WHAT TO PRODUCE |
Return each of the entries below precisely, with no pictures in the result.

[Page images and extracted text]
========
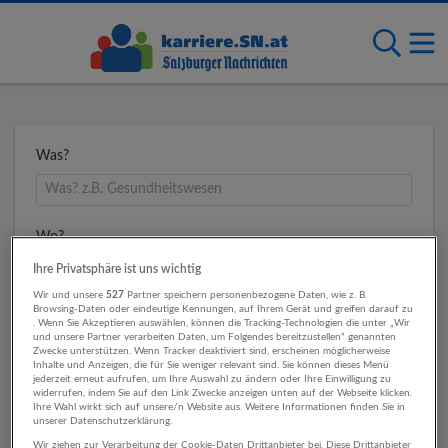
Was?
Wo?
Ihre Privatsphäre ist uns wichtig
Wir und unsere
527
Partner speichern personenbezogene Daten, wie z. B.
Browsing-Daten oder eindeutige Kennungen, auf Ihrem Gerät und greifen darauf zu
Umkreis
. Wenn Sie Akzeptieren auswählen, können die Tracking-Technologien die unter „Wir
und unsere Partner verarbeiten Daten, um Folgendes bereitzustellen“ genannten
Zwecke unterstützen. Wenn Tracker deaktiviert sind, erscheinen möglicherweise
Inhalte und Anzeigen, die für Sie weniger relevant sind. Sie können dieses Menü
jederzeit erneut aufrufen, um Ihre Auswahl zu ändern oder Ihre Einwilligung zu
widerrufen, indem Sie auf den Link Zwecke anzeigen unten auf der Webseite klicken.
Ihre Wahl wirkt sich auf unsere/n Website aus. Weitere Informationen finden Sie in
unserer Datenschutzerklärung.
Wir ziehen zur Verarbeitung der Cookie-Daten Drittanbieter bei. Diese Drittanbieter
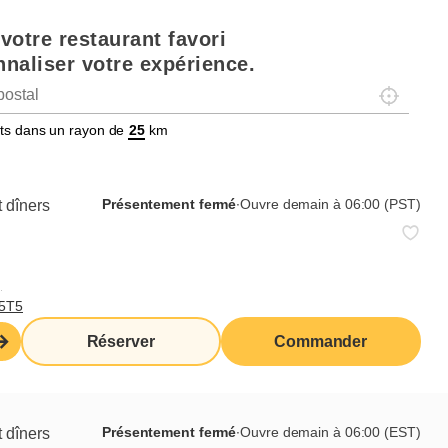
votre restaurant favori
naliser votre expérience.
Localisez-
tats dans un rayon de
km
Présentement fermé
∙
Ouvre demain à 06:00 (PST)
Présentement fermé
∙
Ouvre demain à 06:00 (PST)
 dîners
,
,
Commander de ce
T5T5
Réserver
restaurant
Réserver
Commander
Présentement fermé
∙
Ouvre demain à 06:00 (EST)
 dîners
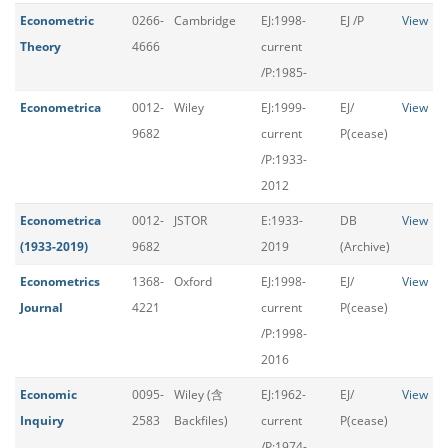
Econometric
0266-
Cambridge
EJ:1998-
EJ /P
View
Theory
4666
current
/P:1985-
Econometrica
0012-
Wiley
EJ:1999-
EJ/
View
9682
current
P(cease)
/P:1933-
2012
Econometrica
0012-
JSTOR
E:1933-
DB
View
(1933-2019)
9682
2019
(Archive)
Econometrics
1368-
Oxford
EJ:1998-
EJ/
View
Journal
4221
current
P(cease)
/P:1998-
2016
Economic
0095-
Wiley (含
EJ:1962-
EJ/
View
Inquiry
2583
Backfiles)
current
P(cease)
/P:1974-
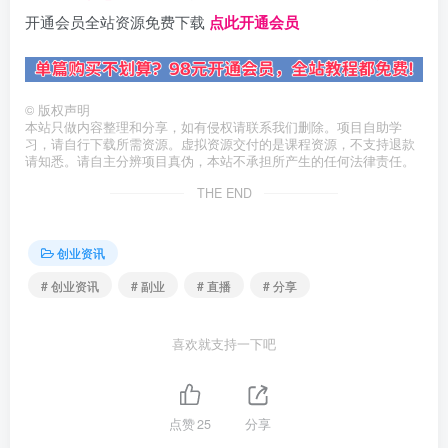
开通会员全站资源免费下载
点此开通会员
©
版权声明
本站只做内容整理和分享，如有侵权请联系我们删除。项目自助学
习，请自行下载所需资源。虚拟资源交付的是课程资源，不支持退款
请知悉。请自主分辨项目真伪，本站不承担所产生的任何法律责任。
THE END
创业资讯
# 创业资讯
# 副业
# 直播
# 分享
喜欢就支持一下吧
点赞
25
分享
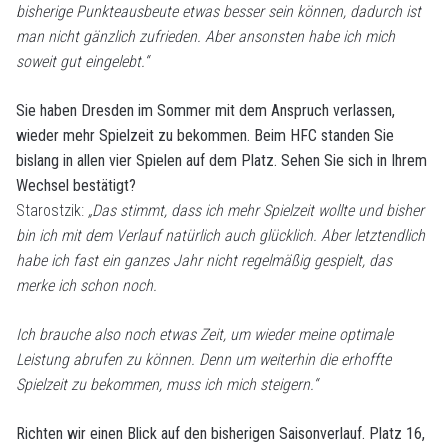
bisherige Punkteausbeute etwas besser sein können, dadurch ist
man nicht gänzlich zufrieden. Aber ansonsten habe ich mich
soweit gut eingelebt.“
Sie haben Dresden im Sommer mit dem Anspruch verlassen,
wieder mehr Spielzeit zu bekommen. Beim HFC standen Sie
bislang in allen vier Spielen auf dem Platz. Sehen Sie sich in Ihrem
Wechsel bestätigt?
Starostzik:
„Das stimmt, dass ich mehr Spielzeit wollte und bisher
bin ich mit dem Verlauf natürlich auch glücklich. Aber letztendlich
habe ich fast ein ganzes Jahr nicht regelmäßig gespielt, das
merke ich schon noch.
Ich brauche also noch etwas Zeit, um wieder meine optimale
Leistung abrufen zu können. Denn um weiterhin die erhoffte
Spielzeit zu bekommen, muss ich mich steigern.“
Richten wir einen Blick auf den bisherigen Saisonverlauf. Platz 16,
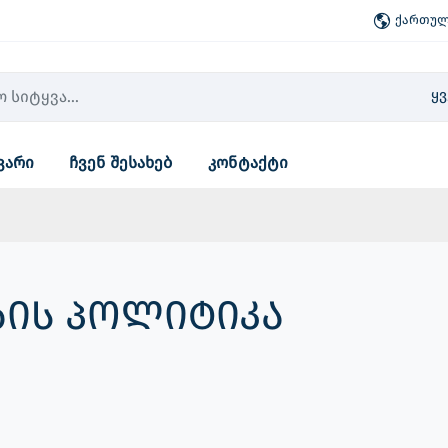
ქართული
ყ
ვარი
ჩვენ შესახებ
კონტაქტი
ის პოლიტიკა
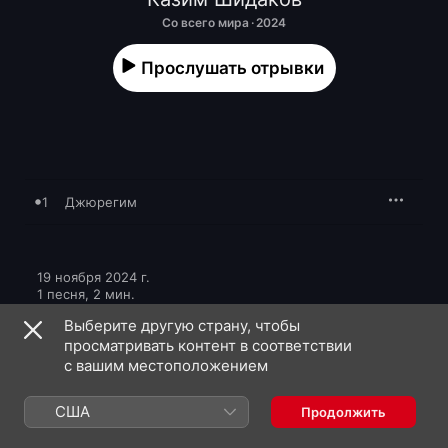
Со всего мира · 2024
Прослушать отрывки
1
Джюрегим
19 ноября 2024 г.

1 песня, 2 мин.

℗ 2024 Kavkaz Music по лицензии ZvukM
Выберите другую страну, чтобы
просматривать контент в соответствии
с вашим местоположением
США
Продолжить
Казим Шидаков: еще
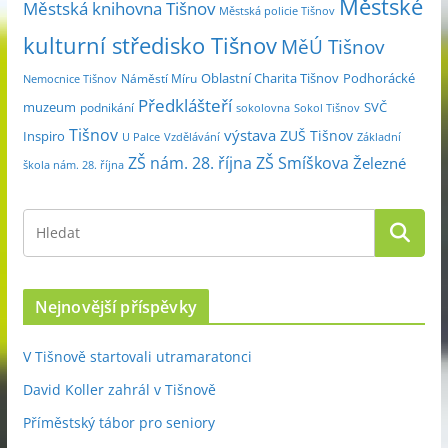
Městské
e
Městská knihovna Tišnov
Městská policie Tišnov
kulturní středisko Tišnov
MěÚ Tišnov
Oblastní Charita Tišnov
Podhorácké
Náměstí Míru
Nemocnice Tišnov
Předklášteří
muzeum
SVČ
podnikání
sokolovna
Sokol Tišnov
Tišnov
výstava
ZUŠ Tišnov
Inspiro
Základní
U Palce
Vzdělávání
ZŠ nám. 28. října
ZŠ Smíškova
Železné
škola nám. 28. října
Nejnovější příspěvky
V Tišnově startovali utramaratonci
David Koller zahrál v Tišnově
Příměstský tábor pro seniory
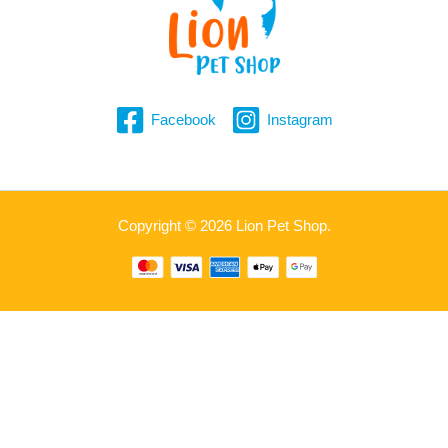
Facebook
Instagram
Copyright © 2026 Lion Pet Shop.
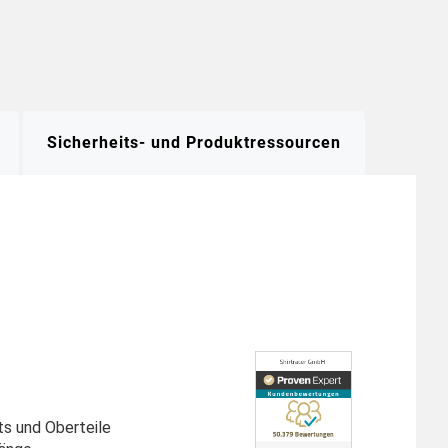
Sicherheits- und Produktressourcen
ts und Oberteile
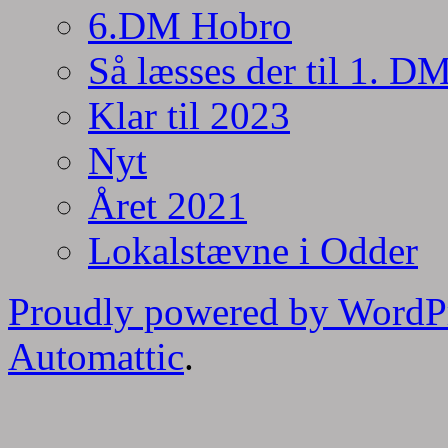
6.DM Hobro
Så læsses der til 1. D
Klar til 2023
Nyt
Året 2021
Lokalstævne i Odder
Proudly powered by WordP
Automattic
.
========
ANSWER BOX |
Was?
Wo?
Ihre Privatsphäre ist uns wichtig
Wir und unsere
527
Partner speichern personenbezogene Daten, wie z. B.
Browsing-Daten oder eindeutige Kennungen, auf Ihrem Gerät und greifen darauf zu
Umkreis
. Wenn Sie Akzeptieren auswählen, können die Tracking-Technologien die unter „Wir
und unsere Partner verarbeiten Daten, um Folgendes bereitzustellen“ genannten
Zwecke unterstützen. Wenn Tracker deaktiviert sind, erscheinen möglicherweise
Inhalte und Anzeigen, die für Sie weniger relevant sind. Sie können dieses Menü
jederzeit erneut aufrufen, um Ihre Auswahl zu ändern oder Ihre Einwilligung zu
widerrufen, indem Sie auf den Link Zwecke anzeigen unten auf der Webseite klicken.
Ihre Wahl wirkt sich auf unsere/n Website aus. Weitere Informationen finden Sie in
unserer Datenschutzerklärung.
Wir ziehen zur Verarbeitung der Cookie-Daten Drittanbieter bei. Diese Drittanbieter
votre restaurant favori
naliser votre expérience.
Localisez-
tats dans un rayon de
km
Présentement fermé
∙
Ouvre demain à 06:00 (PST)
Présentement fermé
∙
Ouvre demain à 06:00 (PST)
 dîners
,
,
Commander de ce
T5T5
Réserver
restaurant
Réserver
Commander
Présentement fermé
∙
Ouvre demain à 06:00 (EST)
 dîners
Econometric
0266-
Cambridge
EJ:1998-
EJ /P
View
Theory
4666
current
/P:1985-
Econometrica
0012-
Wiley
EJ:1999-
EJ/
View
9682
current
P(cease)
/P:1933-
2012
Econometrica
0012-
JSTOR
E:1933-
DB
View
(1933-2019)
9682
2019
(Archive)
Econometrics
1368-
Oxford
EJ:1998-
EJ/
View
Journal
4221
current
P(cease)
/P:1998-
2016
Economic
0095-
Wiley (含
EJ:1962-
EJ/
View
Inquiry
2583
Backfiles)
current
P(cease)
/P:1974-
开通会员全站资源免费下载
点此开通会员
©
版权声明
本站只做内容整理和分享，如有侵权请联系我们删除。项目自助学
习，请自行下载所需资源。虚拟资源交付的是课程资源，不支持退款
请知悉。请自主分辨项目真伪，本站不承担所产生的任何法律责任。
THE END
创业资讯
# 创业资讯
# 副业
# 直播
# 分享
喜欢就支持一下吧
点赞
25
分享
bisherige Punkteausbeute etwas besser sein können, dadurch ist
man nicht gänzlich zufrieden. Aber ansonsten habe ich mich
soweit gut eingelebt.“
Sie haben Dresden im Sommer mit dem Anspruch verlassen,
wieder mehr Spielzeit zu bekommen. Beim HFC standen Sie
bislang in allen vier Spielen auf dem Platz. Sehen Sie sich in Ihrem
Wechsel bestätigt?
Starostzik:
„Das stimmt, dass ich mehr Spielzeit wollte und bisher
bin ich mit dem Verlauf natürlich auch glücklich. Aber letztendlich
habe ich fast ein ganzes Jahr nicht regelmäßig gespielt, das
merke ich schon noch.
Ich brauche also noch etwas Zeit, um wieder meine optimale
Leistung abrufen zu können. Denn um weiterhin die erhoffte
Spielzeit zu bekommen, muss ich mich steigern.“
Richten wir einen Blick auf den bisherigen Saisonverlauf. Platz 16,
ქართული
ყ
ვარი
ჩვენ შესახებ
კონტაქტი
ის პოლიტიკა
Со всего мира · 2024
Прослушать отрывки
1
Джюрегим
19 ноября 2024 г.

1 песня, 2 мин.

℗ 2024 Kavkaz Music по лицензии ZvukM
Выберите другую страну, чтобы
просматривать контент в соответствии
с вашим местоположением
США
Продолжить
Казим Шидаков: еще
Městské
e
Městská knihovna Tišnov
Městská policie Tišnov
kulturní středisko Tišnov
MěÚ Tišnov
Oblastní Charita Tišnov
Podhorácké
Náměstí Míru
Nemocnice Tišnov
Předklášteří
muzeum
SVČ
podnikání
sokolovna
Sokol Tišnov
Tišnov
výstava
ZUŠ Tišnov
Inspiro
Základní
U Palce
Vzdělávání
ZŠ nám. 28. října
ZŠ Smíškova
Železné
škola nám. 28. října
Nejnovější příspěvky
V Tišnově startovali utramaratonci
David Koller zahrál v Tišnově
Příměstský tábor pro seniory
Facebook
Instagram
Copyright © 2026 Lion Pet Shop.
Sicherheits- und Produktressourcen
ts und Oberteile
6.DM Hobro
Så læsses der til 1. D
Klar til 2023
Nyt
Året 2021
Lokalstævne i Odder
Proudly powered by WordP
Automattic
.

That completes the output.